Traditional models that implement user accounts with standard authentication (passwords, 2FA, OTP codes, biometrics, etc.) and assign permissions using authorization like role-based access control (RBAC) are designed with human users in mind. This doesn’t work for AI agents: you don’t want to give your account credentials to each AI agent you use and grant it a blank check to perform any action that you would be able to take based on the access or roles you have been given.
The key challenges in securing AI agent interactions include ensuring that only authorized agents can access applications, preventing misuse or abuse of granted permissions, and maintaining the integrity and confidentiality of data exchanged.
For BYO agents, precise scopes and permissions that are separate from those of the user who owns the AI agent are required to function securely and grant the user peace of mind. Users should be able to manage these scopes and decide what the AI agent can read, write, or execute within an application.
Implementing M2M Authentication for AI Agents
Machine-to-machine (M2M) authentication with precise scoping and monitoring should be implemented to manage interactions between AI agents and APIs securely.
OAuth2’s client credentials grant is particularly suited for M2M authentication. It provides a secure and standardized way for applications to authenticate and authorize AI agents, granting them access tokens that specify the allowed actions and scopes.
JWT (JSON Web Tokens) also plays a crucial role in M2M authentication by providing a secure and compact means of representing claims between two parties so that the data exchanged is authenticated and tamper-proof.
A model for implementing existing M2M authentication technologies for AI agents effectively would look something like this:
- Use OAuth2: Implement OAuth2 for secure and standardized authentication and authorization.
- Leverage JWTs: Use JSON web tokens for secure and tamper-proof data exchange.
- Define scopes: Clearly define scopes and permissions for AI agents to limit their access to only what is necessary and control what they can and cannot do.
- Monitor activity: Continuously monitor the activities of AI agents to detect and respond to suspicious behavior.
- Perform regular audits: Conduct regular security audits to ensure that authentication mechanisms are robust and up to date.
- Human-in-the-loop fail-safes: Implement human-in-the-loop approval options to ensure that a human user verifies any critical actions proposed by the AI agent.

Open-source experiments like AutoGPT, which simplify creating and managing AI agents, have attracted significant developer interest, growing to over 100,000 stars on GitHub.
By leveraging M2M authentication, applications can ensure that AI agents operate within their individually defined boundaries and maintain security and compliance, all while enabling powerful programmatic interactions. This approach enhances security and facilitates the seamless integration of AI agents with a broad spectrum of applications.
The Evolution of the Modern Web Must Not Outpace Security
AI agents are being developed today and will continue to proliferate.
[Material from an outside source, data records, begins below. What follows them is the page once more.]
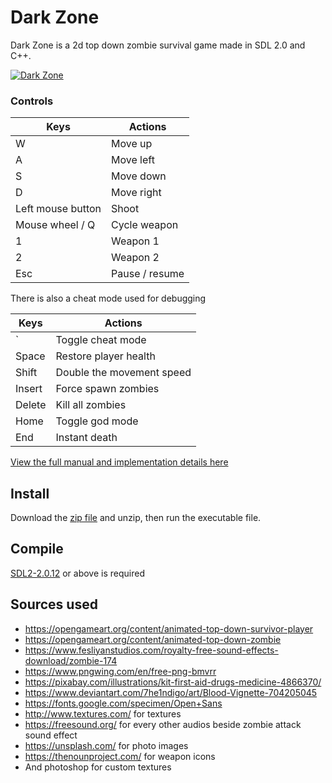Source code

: # Dark Zone
Dark Zone is a 2d top down zombie survival game made in SDL 2.0 and C++.

[![Dark Zone](https://img.youtube.com/vi/DmhYlhZxvpQ/0.jpg)](https://youtu.be/DmhYlhZxvpQ)

### Controls

| Keys              | Actions         |
|-------------------|-----------------|
| W                 | Move up         |
| A                 | Move left       |
| S                 | Move down       |
| D                 | Move right      |
| Left mouse button | Shoot           |
| Mouse wheel / Q   | Cycle weapon    |
| 1                 | Weapon 1        |
| 2                 | Weapon 2        |
| Esc               | Pause / resume  |

There is also a cheat mode used for debugging

| Keys   | Actions                   |
|--------|---------------------------|
| `      | Toggle cheat mode         |
| Space  | Restore player health     |
| Shift  | Double the movement speed |
| Insert | Force spawn zombies       |
| Delete | Kill all zombies          |
| Home   | Toggle god mode           |
| End    | Instant death             |

[View the full manual and implementation details here](https://github.com/JoeSiu/SDL-project/blob/master/Game%20manual%20%26%20implementation.pdf)

## Install
Download the [zip file](https://github.com/JoeSiu/SM2603-Final-Project/releases/latest) and unzip, then run the executable file.

## Compile
[SDL2-2.0.12](https://www.libsdl.org/download-2.0.php) or above is required

## Sources used
- https://opengameart.org/content/animated-top-down-survivor-player
- https://opengameart.org/content/animated-top-down-zombie
- https://www.fesliyanstudios.com/royalty-free-sound-effects-download/zombie-174
- https://www.pngwing.com/en/free-png-bmvrr 
- https://pixabay.com/illustrations/kit-first-aid-drugs-medicine-4866370/
- https://www.deviantart.com/7he1ndigo/art/Blood-Vignette-704205045 
- https://fonts.google.com/specimen/Open+Sans
- http://www.textures.com/ for textures
- https://freesound.org/ for every other audios beside zombie attack sound effect
- https://unsplash.com/ for photo images
- https://thenounproject.com/ for weapon icons
- And photoshop for custom textures
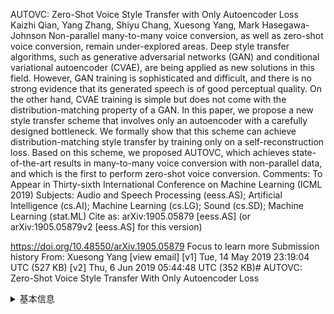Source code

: AUTOVC: Zero-Shot Voice Style Transfer with Only Autoencoder Loss
Kaizhi Qian, Yang Zhang, Shiyu Chang, Xuesong Yang, Mark Hasegawa-Johnson
Non-parallel many-to-many voice conversion, as well as zero-shot voice conversion, remain under-explored areas. Deep style transfer algorithms, such as generative adversarial networks (GAN) and conditional variational autoencoder (CVAE), are being applied as new solutions in this field. However, GAN training is sophisticated and difficult, and there is no strong evidence that its generated speech is of good perceptual quality. On the other hand, CVAE training is simple but does not come with the distribution-matching property of a GAN. In this paper, we propose a new style transfer scheme that involves only an autoencoder with a carefully designed bottleneck. We formally show that this scheme can achieve distribution-matching style transfer by training only on a self-reconstruction loss. Based on this scheme, we proposed AUTOVC, which achieves state-of-the-art results in many-to-many voice conversion with non-parallel data, and which is the first to perform zero-shot voice conversion.
Comments:	To Appear in Thirty-sixth International Conference on Machine Learning (ICML 2019)
Subjects:	Audio and Speech Processing (eess.AS); Artificial Intelligence (cs.AI); Machine Learning (cs.LG); Sound (cs.SD); Machine Learning (stat.ML)
Cite as:	arXiv:1905.05879 [eess.AS]
 	(or arXiv:1905.05879v2 [eess.AS] for this version)

https://doi.org/10.48550/arXiv.1905.05879
Focus to learn more
Submission history
From: Xuesong Yang [view email]
[v1] Tue, 14 May 2019 23:19:04 UTC (527 KB)
[v2] Thu, 6 Jun 2019 05:44:48 UTC (352 KB)# AUTOVC: Zero-Shot Voice Style Transfer With Only Autoencoder Loss

<details>
<summary>基本信息</summary>

- 标题: "AUTOVC: Zero-Shot Voice Style Transfer With Only Autoencoder Loss."
- 作者:
  - 01 Kaizhi Qian
  - 02 Yang Zhang
  - 03 Shiyu Chang
  - 04 Xuesong Yang
  - 05 Mark Hasegawa-Johnson
- 链接:
  - [ArXiv](https://arxiv.org/abs/1905.05879v2)
  - [Publication]()
  - [Github]()
  - [Demo]()
- 文件:
  - [ArXiv:1905.05879v1](D:\Speech\Sapphire-TTS-Collection\Models\-VC\_PDF\2019.05.14_1905.05879v1_Zero-Shot_Voice_Style_Transfer_With_Only_Autoencoder_Loss.pdf)
  - [ArXiv:1905.05879v2](D:\Speech\Sapphire-TTS-Collection\Models\-VC\_PDF\2019.05.14_1905.05879v2_AUTOVC__Zero-Shot_Voice_Style_Transfer_With_Only_Autoencoder_Loss.pdf)
  - [Publication] #TODO

</details>
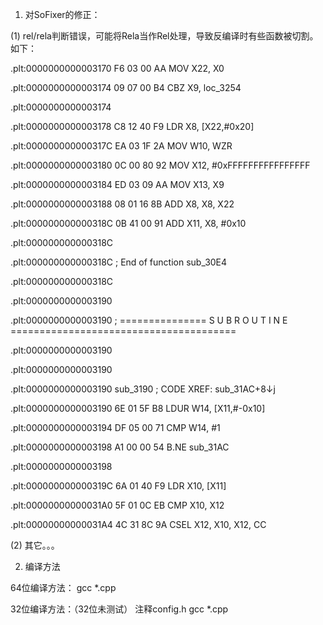 


1. 对SoFixer的修正：

(1) rel/rela判断错误，可能将Rela当作Rel处理，导致反编译时有些函数被切割。如下：

.plt:0000000000003170 F6 03 00 AA      MOV             X22, X0

.plt:0000000000003174 09 07 00 B4      CBZ             X9, loc_3254

.plt:0000000000003174

.plt:0000000000003178 C8 12 40 F9      LDR             X8, [X22,#0x20]

.plt:000000000000317C EA 03 1F 2A      MOV             W10, WZR

.plt:0000000000003180 0C 00 80 92      MOV             X12, #0xFFFFFFFFFFFFFFFF

.plt:0000000000003184 ED 03 09 AA      MOV             X13, X9

.plt:0000000000003188 08 01 16 8B      ADD             X8, X8, X22

.plt:000000000000318C 0B 41 00 91      ADD             X11, X8, #0x10

.plt:000000000000318C

.plt:000000000000318C                  ; End of function sub_30E4

.plt:000000000000318C

.plt:0000000000003190

.plt:0000000000003190                  ; =============== S U B R O U T I N E =======================================

.plt:0000000000003190

.plt:0000000000003190

.plt:0000000000003190                  sub_3190                      ; CODE XREF: sub_31AC+8↓j

.plt:0000000000003190 6E 01 5F B8      LDUR            W14, [X11,#-0x10]

.plt:0000000000003194 DF 05 00 71      CMP             W14, #1

.plt:0000000000003198 A1 00 00 54      B.NE            sub_31AC

.plt:0000000000003198

.plt:000000000000319C 6A 01 40 F9      LDR             X10, [X11]

.plt:00000000000031A0 5F 01 0C EB      CMP             X10, X12

.plt:00000000000031A4 4C 31 8C 9A      CSEL            X12, X10, X12, CC



(2) 其它。。。

2. 编译方法

64位编译方法：
gcc *.cpp

32位编译方法：（32位未测试）
注释config.h
gcc *.cpp

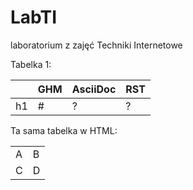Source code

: # LabTI
laboratorium z zajęć Techniki Internetowe

Tabelka 1:

|     | GHM   | AsciiDoc  | RST    |
|---  |---    |---        |---     |
|h1   | #     | ?         | ?      |

Ta sama tabelka w HTML:

<table>
  <tr><td>A <td>B
  <tr><td>C <td>D
</table>

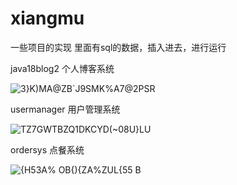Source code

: # xiangmu
一些项目的实现
里面有sql的数据，插入进去，进行运行

java18blog2
个人博客系统

![3}K)MA@ZB`J9SMK%A7@2PSR](https://user-images.githubusercontent.com/73893388/128684544-be8010e8-f76b-4eef-bab3-8d607e9c3c82.png)


usermanager
用户管理系统

![TZ7GWTBZQ1DKCYD(~08U}LU](https://user-images.githubusercontent.com/73893388/128685397-ca7b3c29-64a4-489e-9c79-c61669f60dc4.png)


ordersys
点餐系统

![{H53A% OB{){ZA%ZUL{55 B](https://user-images.githubusercontent.com/73893388/128685534-e8d62e4f-1d76-4446-aa2b-343af5cc6bff.png)

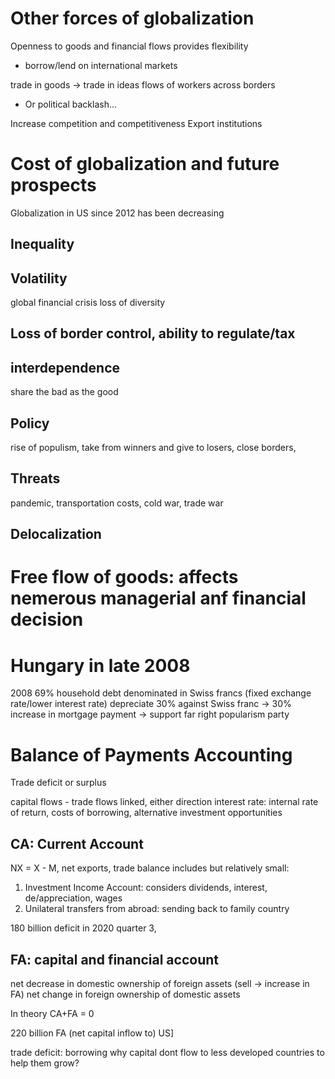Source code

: # Other forces of globalization
Openness to goods and financial flows provides flexibility
- borrow/lend on international markets

trade in goods -> trade in ideas
flows of workers across borders
- Or political backlash...

Increase competition and competitiveness
Export institutions

# Cost of globalization and future prospects
Globalization in US since 2012 has been decreasing

## Inequality
## Volatility
global financial crisis
loss of diversity
## Loss of border control, ability to regulate/tax
## interdependence
share the bad as the good

## Policy
rise of populism, take from winners and give to losers, close borders, 
## Threats
pandemic, transportation costs, cold war, trade war
## Delocalization

# Free flow of goods: affects nemerous managerial anf financial decision
# Hungary in late 2008
2008 69% household debt denominated in Swiss francs (fixed exchange rate/lower interest rate)
depreciate 30% against Swiss franc -> 30% increase in mortgage payment
-> support far right popularism party

# Balance of Payments Accounting
Trade deficit or surplus

capital flows - trade flows linked, either direction
interest rate: internal rate of return, costs of borrowing, alternative investment opportunities


## CA: Current Account
NX = X - M, net exports, trade balance
includes but relatively small:
1. Investment Income Account: considers dividends, interest, de/appreciation, wages
2. Unilateral transfers from abroad: sending back to family country

180 billion deficit in 2020 quarter 3, 
## FA: capital and financial account
net decrease in domestic ownership of foreign assets (sell -> increase in FA)
net change in foreign ownership of domestic assets

In theory CA+FA = 0

220 billion FA (net capital inflow to) US]

trade deficit: borrowing
why capital dont flow to less developed countries to help them grow?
Understanding these emerging AI workflows and their implications for authentication (AuthN) and authorization (AuthZ) is crucial if IAM and CIAM technologies are to ensure a secure and productive AI-driven ecosystem.
Existing M2M authentication provides a solid foundation for addressing the many challenges of custom AI agents by ensuring that interactions between applications and AI agents are secure, authenticated, and authorized, leveraging advanced frameworks and protocols. However, this is just the beginning.
To keep pace with the rapid evolution of AI agents, it’s crucial to update and expand authentication policies beyond today’s protocols. Authentication providers must be ready to build on their existing technologies with user-friendly interfaces that keep users in the loop and control the autonomous AI agents representing them in business, social, and other critical interactions in their digital lives.